Over 30 women middle managers of a British rail company, Network Rail, have filed an equal pay claim which is said to be the “largest ever” in the rail industry.

The women allege that they are paid £4500 less on average than their male counterparts in similar roles at the company which maintains tracks, signals and stations.

The women’s union, the Transport Salaried Staffs Association (TSSA), said they could expect to receive lump sums of over £25,000 each in back pay if their claims succeed.

An initial claim for the 34 women was backed at the union’s annual conference in Cardiff this week.

Union general secretary Manuel Cortes said the women were “the tip of the iceberg” when he outlined his equality plans at a legal briefing for delegates.

Hundreds more claims could follow as up to 1,000 female staff were being discriminated against on pay.

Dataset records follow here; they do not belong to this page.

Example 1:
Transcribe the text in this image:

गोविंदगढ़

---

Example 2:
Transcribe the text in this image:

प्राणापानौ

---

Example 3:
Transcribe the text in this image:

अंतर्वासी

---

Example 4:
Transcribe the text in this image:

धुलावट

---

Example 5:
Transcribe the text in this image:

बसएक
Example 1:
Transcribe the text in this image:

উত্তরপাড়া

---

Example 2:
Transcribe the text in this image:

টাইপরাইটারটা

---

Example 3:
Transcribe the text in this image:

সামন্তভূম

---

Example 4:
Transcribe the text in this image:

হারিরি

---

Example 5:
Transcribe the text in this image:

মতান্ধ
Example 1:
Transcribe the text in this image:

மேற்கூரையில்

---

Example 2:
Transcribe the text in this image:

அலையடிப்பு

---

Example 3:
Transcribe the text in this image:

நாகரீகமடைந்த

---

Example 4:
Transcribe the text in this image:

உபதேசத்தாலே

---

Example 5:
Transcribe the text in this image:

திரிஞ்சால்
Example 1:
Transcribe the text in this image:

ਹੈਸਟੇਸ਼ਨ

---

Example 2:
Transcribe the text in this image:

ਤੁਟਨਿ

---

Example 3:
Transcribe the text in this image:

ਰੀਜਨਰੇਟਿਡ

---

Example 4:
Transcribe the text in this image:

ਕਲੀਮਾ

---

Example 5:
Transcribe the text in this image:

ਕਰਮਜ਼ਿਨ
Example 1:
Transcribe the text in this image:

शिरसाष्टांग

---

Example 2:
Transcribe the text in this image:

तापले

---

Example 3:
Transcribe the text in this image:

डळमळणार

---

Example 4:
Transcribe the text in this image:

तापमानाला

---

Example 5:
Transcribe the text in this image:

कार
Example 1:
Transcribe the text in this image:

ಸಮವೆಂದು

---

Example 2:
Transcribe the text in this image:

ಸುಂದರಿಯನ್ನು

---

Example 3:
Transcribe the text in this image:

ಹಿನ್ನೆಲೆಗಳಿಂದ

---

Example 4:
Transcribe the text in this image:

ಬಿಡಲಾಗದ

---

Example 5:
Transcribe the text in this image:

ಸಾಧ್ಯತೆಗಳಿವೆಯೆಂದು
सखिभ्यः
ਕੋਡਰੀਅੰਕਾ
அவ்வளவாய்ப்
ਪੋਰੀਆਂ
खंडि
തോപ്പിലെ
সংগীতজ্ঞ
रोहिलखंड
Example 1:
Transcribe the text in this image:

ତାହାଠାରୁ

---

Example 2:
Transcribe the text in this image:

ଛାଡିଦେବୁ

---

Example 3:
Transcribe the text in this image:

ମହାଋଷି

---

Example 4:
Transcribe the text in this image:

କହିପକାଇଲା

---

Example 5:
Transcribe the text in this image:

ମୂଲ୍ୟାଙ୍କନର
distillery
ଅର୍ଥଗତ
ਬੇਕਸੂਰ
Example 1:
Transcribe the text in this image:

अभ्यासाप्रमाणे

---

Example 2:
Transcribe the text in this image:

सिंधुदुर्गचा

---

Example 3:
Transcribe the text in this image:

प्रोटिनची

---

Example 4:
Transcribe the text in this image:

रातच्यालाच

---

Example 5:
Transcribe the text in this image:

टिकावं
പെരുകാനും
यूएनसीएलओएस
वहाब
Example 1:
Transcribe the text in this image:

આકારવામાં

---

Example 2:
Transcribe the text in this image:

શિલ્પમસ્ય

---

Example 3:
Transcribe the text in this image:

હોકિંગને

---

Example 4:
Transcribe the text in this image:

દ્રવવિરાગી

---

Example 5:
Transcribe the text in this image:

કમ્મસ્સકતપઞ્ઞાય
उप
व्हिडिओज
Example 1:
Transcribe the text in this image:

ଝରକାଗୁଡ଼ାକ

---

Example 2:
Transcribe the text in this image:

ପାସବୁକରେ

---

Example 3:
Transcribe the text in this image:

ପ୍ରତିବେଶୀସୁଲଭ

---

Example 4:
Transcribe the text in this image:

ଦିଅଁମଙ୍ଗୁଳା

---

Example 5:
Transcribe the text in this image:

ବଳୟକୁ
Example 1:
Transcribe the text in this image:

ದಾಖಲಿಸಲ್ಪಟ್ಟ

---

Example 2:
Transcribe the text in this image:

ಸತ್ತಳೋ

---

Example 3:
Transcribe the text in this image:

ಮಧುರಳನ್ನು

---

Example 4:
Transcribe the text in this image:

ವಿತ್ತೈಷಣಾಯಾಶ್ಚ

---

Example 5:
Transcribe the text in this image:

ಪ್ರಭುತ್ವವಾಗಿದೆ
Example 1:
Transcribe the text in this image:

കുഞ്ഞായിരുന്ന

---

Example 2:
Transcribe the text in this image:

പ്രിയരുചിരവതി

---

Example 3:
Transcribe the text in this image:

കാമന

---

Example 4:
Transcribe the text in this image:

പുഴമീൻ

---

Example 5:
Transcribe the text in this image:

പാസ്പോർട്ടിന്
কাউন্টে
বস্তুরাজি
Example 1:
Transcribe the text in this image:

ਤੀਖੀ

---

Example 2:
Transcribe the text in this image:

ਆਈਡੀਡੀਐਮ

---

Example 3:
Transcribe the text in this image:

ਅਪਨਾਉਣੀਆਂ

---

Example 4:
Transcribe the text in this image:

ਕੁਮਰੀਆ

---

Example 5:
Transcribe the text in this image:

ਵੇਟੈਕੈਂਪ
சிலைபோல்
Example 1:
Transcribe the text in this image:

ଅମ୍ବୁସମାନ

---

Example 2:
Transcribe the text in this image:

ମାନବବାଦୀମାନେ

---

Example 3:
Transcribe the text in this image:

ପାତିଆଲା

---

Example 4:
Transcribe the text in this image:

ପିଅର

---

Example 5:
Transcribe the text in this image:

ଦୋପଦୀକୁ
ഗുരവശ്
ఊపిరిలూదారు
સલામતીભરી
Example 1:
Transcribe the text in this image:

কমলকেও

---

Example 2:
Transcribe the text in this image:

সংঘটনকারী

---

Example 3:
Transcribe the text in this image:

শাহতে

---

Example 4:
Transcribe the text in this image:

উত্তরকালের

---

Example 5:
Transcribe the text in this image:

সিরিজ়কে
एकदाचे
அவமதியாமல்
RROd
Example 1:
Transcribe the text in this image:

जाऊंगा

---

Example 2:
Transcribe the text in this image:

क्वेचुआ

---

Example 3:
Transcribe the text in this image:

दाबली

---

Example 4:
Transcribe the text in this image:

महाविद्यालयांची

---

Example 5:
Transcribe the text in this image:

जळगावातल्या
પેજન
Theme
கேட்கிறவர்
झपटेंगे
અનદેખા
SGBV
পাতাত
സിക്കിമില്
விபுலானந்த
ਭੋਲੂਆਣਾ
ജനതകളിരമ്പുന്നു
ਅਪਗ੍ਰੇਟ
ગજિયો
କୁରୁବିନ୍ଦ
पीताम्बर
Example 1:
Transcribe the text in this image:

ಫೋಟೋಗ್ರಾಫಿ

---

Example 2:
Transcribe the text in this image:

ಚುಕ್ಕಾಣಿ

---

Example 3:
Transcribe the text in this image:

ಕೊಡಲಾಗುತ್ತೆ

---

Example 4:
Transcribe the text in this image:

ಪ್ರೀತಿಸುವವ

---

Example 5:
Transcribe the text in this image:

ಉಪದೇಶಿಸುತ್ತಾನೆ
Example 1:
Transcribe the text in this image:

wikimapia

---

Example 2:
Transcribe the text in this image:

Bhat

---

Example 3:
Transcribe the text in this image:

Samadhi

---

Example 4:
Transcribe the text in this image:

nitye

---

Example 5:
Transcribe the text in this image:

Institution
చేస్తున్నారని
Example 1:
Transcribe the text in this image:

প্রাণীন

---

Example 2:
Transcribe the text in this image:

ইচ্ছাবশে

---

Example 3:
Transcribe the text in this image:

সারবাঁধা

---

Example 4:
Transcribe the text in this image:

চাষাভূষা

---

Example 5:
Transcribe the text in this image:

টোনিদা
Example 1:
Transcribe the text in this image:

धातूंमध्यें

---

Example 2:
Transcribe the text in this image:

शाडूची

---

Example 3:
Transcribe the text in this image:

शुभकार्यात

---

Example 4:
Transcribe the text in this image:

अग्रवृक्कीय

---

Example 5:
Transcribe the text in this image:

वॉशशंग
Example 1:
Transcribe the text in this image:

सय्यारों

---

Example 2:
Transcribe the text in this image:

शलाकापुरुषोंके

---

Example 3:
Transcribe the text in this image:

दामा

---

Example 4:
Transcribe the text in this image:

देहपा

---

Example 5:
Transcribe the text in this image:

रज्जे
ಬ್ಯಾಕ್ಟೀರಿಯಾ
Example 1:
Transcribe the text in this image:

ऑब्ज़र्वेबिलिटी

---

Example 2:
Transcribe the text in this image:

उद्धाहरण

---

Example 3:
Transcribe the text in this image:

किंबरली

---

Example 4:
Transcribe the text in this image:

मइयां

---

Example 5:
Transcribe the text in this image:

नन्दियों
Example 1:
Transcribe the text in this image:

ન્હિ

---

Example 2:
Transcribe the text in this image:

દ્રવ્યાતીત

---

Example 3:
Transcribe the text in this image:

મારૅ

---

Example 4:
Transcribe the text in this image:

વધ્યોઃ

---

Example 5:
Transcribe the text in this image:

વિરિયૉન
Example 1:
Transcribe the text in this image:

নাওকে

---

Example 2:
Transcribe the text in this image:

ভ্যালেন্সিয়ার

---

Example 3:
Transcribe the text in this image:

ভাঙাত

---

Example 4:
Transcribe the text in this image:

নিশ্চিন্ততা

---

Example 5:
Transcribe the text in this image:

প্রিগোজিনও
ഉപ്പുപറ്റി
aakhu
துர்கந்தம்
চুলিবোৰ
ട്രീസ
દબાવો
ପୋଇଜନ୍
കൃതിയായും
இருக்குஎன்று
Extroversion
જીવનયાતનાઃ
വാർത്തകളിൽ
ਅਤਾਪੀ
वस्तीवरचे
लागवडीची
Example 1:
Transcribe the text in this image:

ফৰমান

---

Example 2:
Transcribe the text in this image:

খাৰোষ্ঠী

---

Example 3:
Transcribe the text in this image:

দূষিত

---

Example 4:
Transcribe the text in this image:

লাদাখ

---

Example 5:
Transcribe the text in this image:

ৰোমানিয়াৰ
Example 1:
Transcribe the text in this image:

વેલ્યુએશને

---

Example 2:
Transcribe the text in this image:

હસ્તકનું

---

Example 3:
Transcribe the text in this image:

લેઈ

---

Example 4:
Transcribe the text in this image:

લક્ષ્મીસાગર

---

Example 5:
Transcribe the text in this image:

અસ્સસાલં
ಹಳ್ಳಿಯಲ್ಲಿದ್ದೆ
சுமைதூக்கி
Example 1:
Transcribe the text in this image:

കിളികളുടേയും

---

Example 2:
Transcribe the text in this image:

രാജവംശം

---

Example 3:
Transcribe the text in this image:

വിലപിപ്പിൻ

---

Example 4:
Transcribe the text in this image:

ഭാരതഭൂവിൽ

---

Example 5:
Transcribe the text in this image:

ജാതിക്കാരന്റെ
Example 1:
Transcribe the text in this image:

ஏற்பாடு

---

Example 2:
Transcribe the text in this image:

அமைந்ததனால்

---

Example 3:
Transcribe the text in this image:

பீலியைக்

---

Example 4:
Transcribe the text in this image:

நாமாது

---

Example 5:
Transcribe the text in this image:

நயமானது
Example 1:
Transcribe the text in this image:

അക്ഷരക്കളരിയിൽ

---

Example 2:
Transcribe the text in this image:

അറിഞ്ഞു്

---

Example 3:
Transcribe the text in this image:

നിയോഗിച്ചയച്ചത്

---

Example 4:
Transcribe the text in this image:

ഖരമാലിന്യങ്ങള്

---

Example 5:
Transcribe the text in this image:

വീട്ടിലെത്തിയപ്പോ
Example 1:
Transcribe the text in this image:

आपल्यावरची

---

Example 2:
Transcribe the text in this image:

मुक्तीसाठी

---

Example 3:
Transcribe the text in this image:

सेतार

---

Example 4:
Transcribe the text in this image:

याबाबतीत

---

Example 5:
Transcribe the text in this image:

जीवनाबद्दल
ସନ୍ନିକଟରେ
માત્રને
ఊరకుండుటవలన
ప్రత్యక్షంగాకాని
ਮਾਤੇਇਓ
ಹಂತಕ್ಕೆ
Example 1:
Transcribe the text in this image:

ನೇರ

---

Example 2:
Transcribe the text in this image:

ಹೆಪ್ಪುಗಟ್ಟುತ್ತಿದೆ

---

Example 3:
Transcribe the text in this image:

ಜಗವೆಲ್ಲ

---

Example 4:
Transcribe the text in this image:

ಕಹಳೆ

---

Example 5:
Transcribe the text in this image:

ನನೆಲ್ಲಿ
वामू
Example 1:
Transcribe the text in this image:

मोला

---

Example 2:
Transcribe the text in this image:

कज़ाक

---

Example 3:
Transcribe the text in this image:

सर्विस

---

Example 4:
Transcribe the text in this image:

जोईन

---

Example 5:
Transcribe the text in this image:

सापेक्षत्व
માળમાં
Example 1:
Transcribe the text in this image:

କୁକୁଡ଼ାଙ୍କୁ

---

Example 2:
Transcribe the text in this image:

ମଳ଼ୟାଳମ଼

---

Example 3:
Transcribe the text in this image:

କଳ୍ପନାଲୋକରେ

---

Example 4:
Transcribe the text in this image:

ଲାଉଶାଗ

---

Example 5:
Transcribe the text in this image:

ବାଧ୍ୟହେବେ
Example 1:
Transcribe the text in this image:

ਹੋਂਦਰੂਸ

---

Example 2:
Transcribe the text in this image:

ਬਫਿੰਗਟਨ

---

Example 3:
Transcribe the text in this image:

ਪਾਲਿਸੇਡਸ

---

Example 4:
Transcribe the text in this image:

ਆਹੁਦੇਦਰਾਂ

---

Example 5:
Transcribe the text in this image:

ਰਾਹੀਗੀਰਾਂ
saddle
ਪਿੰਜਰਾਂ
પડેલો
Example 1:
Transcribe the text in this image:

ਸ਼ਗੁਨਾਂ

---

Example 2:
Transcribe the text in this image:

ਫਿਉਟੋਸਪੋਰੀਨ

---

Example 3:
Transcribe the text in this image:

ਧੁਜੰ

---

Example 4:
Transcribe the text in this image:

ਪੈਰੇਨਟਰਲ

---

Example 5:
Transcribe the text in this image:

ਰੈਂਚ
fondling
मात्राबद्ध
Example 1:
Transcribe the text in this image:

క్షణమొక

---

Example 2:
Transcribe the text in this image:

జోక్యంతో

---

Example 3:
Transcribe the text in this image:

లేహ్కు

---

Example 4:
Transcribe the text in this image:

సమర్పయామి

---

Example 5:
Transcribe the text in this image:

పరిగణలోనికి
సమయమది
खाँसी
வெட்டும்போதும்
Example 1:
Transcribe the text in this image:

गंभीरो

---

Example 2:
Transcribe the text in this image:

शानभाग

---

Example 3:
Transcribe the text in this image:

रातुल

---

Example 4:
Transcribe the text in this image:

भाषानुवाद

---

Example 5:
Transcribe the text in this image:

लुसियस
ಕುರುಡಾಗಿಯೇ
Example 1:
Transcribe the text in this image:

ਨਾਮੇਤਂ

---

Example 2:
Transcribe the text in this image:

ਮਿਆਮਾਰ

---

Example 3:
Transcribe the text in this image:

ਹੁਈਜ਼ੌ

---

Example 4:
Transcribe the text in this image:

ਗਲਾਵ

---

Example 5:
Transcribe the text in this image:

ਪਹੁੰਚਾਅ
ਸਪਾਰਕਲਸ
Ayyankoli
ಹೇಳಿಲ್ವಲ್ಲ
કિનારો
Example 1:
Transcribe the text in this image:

He said an equal pay survey of 2,000 staff had revealed the pay gap of £4,500 at NR.
“That is just an average figure, in some cases the gap is as high as £10,000,” he added.

“This is completely unacceptable in a firm which receives the majority of its funding, £4 billion a year, from the taxpayer.

“We are determined to end women being treated as second class citizens in the rail industry when it comes to pay.

“NR should set an example to the rest of the industry, bearing in mind the Equal Pay Act became the law of the land more than 35 years ago.”